Здесь наблюдается интересный семантический «взаимообмен», при котором утрата своей функции одним «ярусом» пространства приводит к тому, что остальные «ярусы» также меняют свое аксиологическое значение. Границы между пространствами смещаются, и средний мир, к которому принадлежит образ дома, оказывается пустотным.

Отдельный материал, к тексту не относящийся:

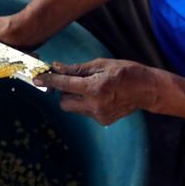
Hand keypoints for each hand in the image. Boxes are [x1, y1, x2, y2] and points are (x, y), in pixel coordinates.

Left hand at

/70/ Исходя из анализа этого комплекса пространственных мотивов, которые наделяются аксиологической значимостью, становится понятно, почему в целом пространство «Белой стаи» (1917) и «Подорожника» (1921) тяготеет к тому, чтобы стать мнимым и иллюзорным, что приводит к мотивам его разрушения, хаоса и энтропии. В творчестве Ахматовой 1914 – 1921 годов практически исчезают природные зарисовки (несущие самостоятельную ценность), теперь они растворяются в картине неблагополучного города и мира. При этом городской локус оказывается макрокосмом развертывающегося апокалипсиса.


Литература

1. Ахматова А. Соч. В 2 т. М.: Правда, 1990. Т.1.

2. Виленкин В. В сто первом зеркале. 2-е изд., доп. М., 1990.

3. Кихней Л. Г. Поэзия Анны Ахматовой. Тайны ремесла. М.: Диалог МГУ, 1997.

4. Топоров В. Н. Модель мира мифопоэтическая // Мифы народов мира. Энциклопедия: В 2 т. Т.2. М., 1988.